Where to Begin
The year 1998 brought about change in the technology industry. Google became incorporated. MySQL was released allowing for an open-source, downloadable database. 3DES, also known as Triple Data Encryption Algorithm, was published. We also saw the beginning of weblogs, or blogs as they are currently known, and we were first introduced to the creators of VMware.
It has been close to two decades since Congress passed the Identity Theft and Assumption Deterrence Act. The focus for 1998 was the protection of one’s identity making this type of theft a federal offense. Fast-forward to 2007, stolen credit card data was being sold to the highest bidder. David Wall described the focus of cybercrime as obtaining information to extract the value of information. 2007 also included the iPhone and Android, bringing mobile communications to a new level, and new levels of vulnerability.

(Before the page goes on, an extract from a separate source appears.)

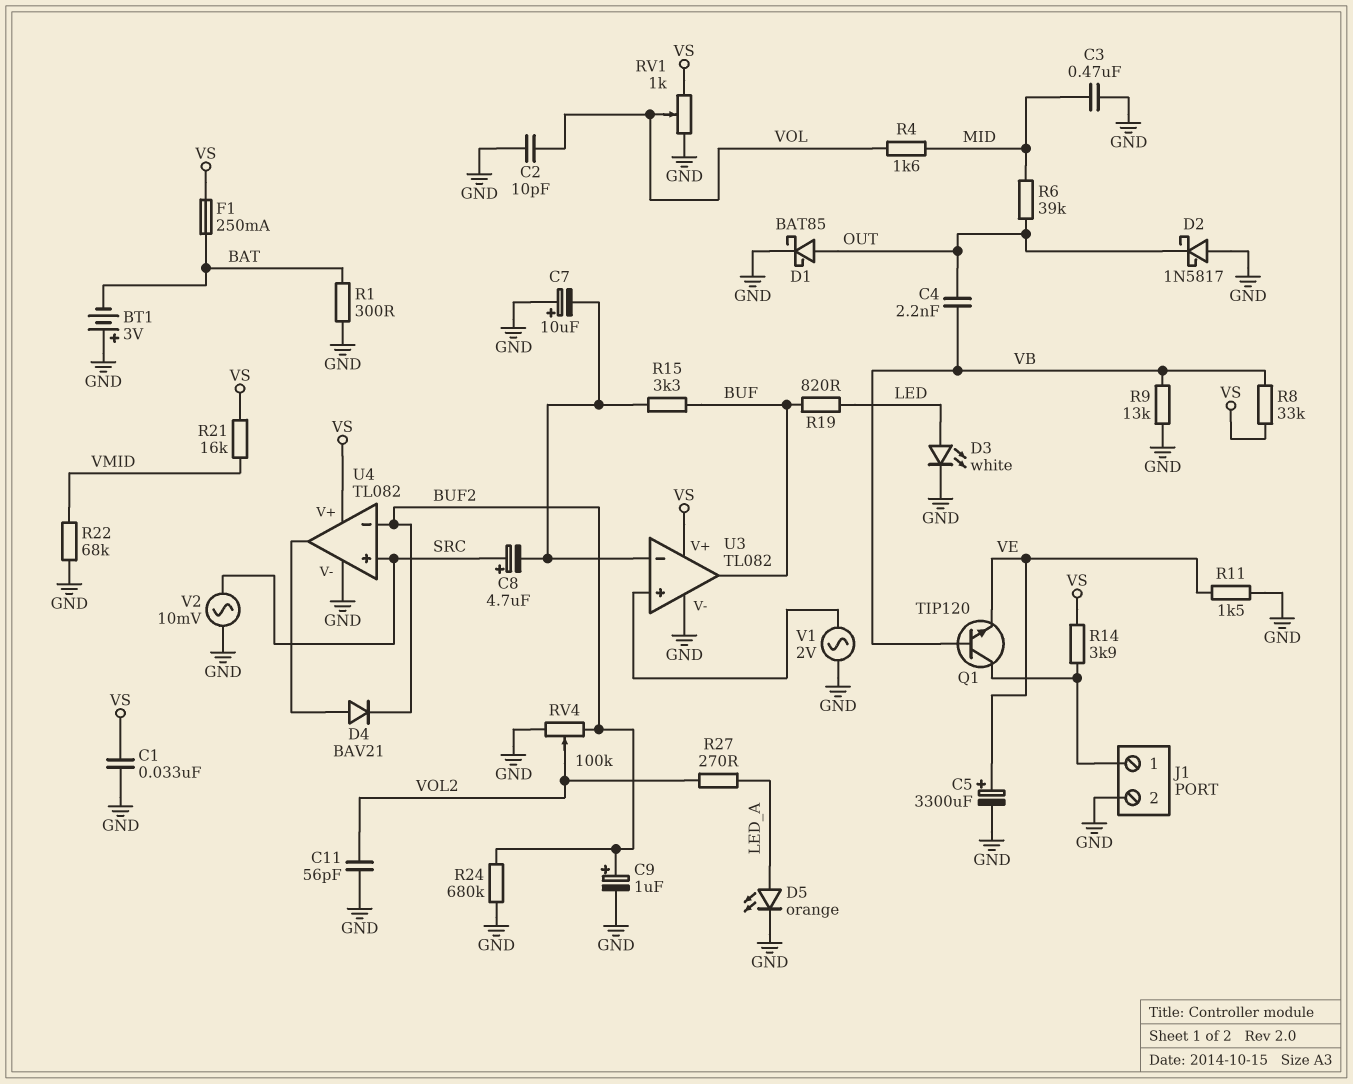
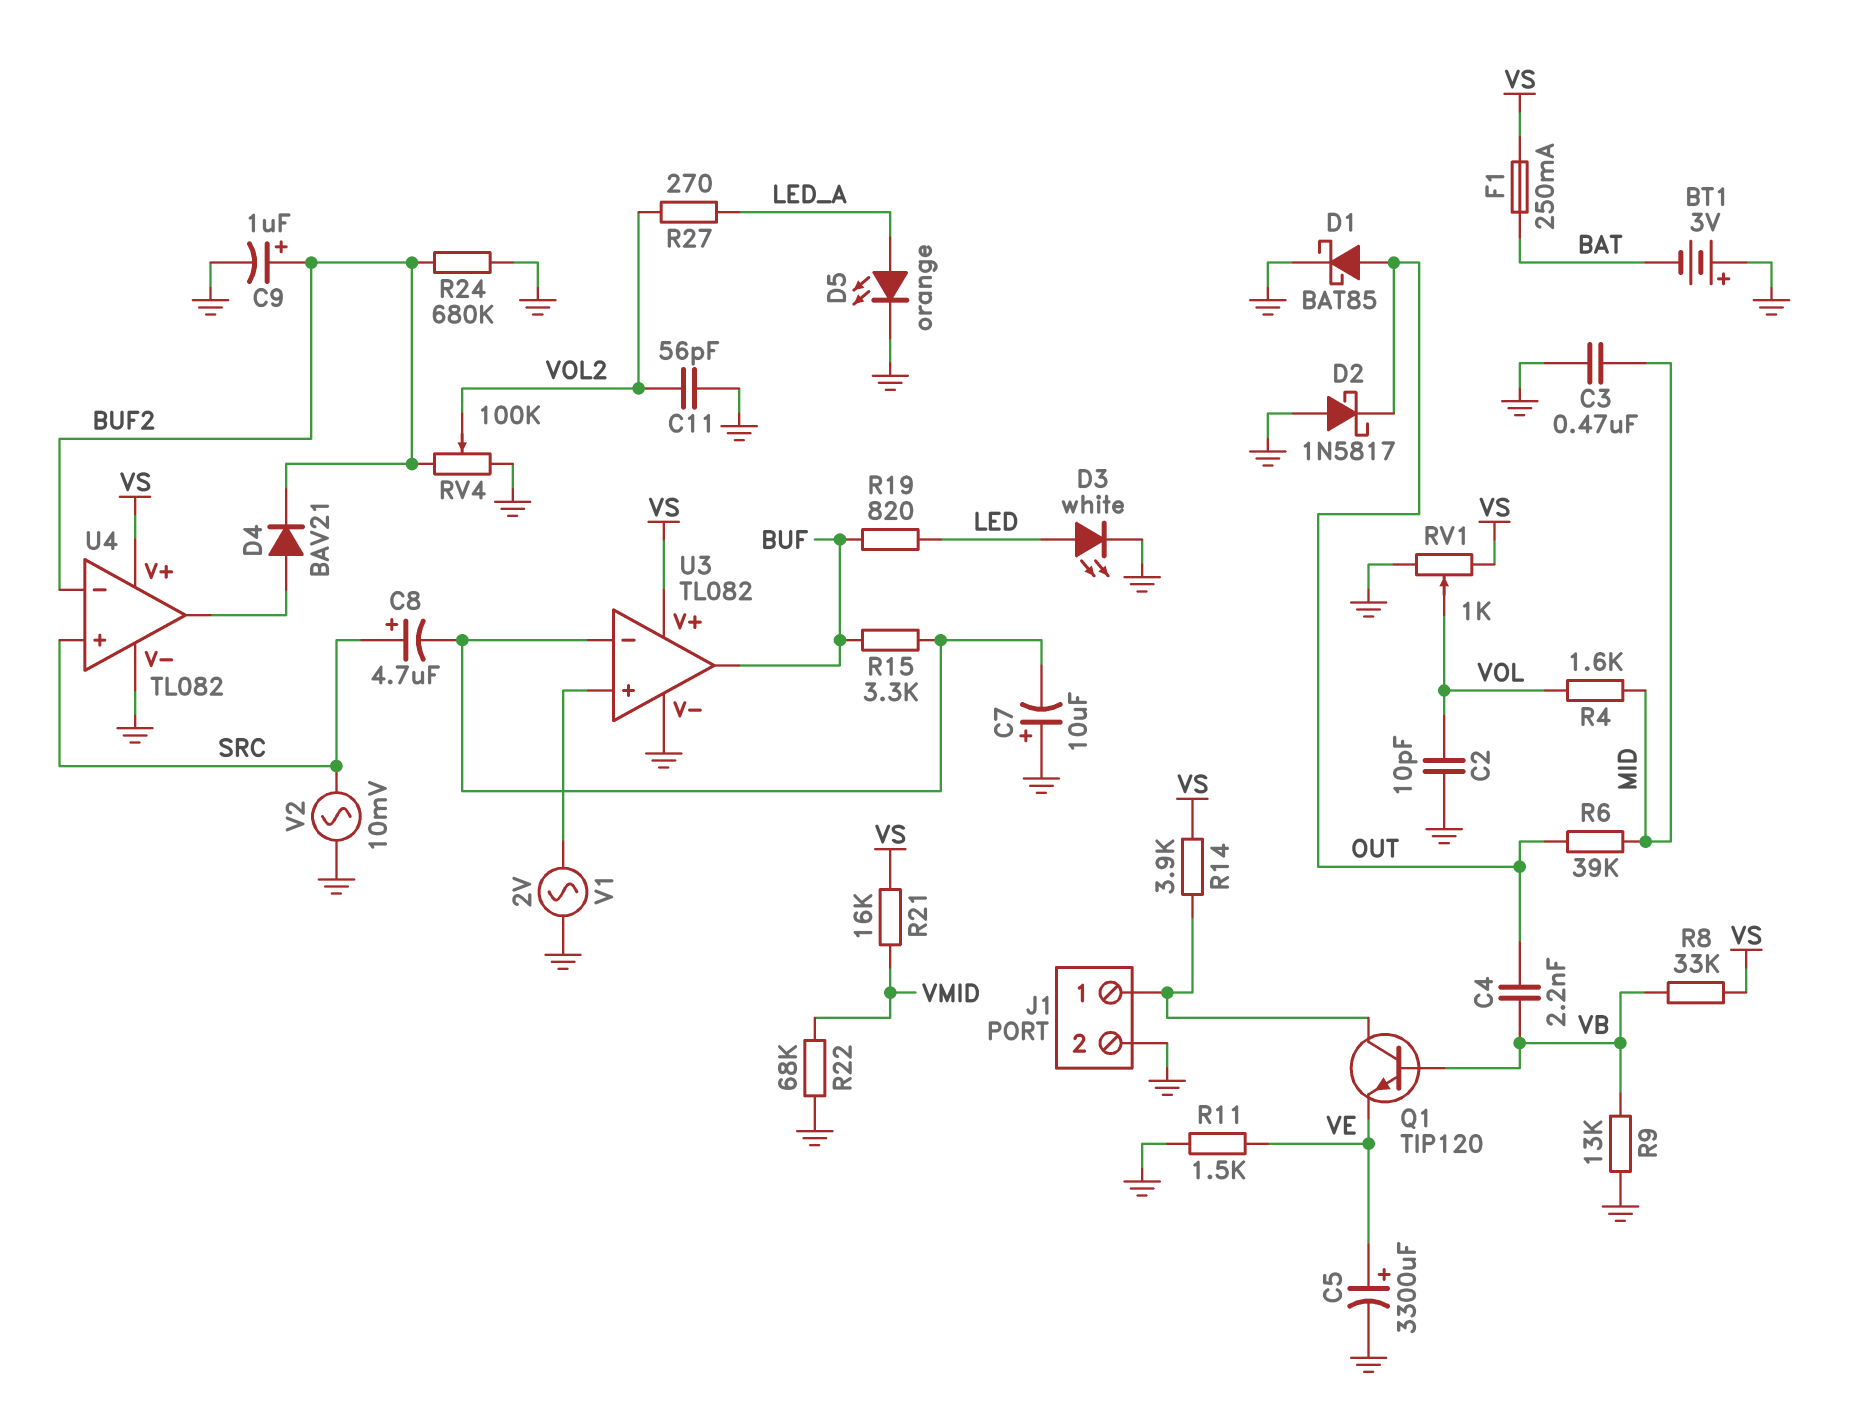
C1: 33nF (GND, VS) -> none
R1: 300 (BAT, GND) -> none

In the years to follow, cybercrime has more of a global stronghold.
The question remains: Can the laws and those in security keep up with those committing the crimes, and the types of crimes being committed?
For Power or Money
Cybercrime has surpassed physical crime in frequency and cost to society even though less than one-third of cybercrimes are even reported. So why do breaches continue to occur, and what is the incentive? Many believe it is simply for the art of achieving the hack, or the sense of power one feels when a breach occurs. For others, the financial incentive may be too much to pass up. Other reasons for hacking can include vigilantism, idealism, or even malicious intent.
The Future of Cybercrime
So what does 2017 hold for the future of cybersecurity and cybercrime? With the value of stolen credit cards decreasing annually, those who hack have turned to a new method of making money, ransomware.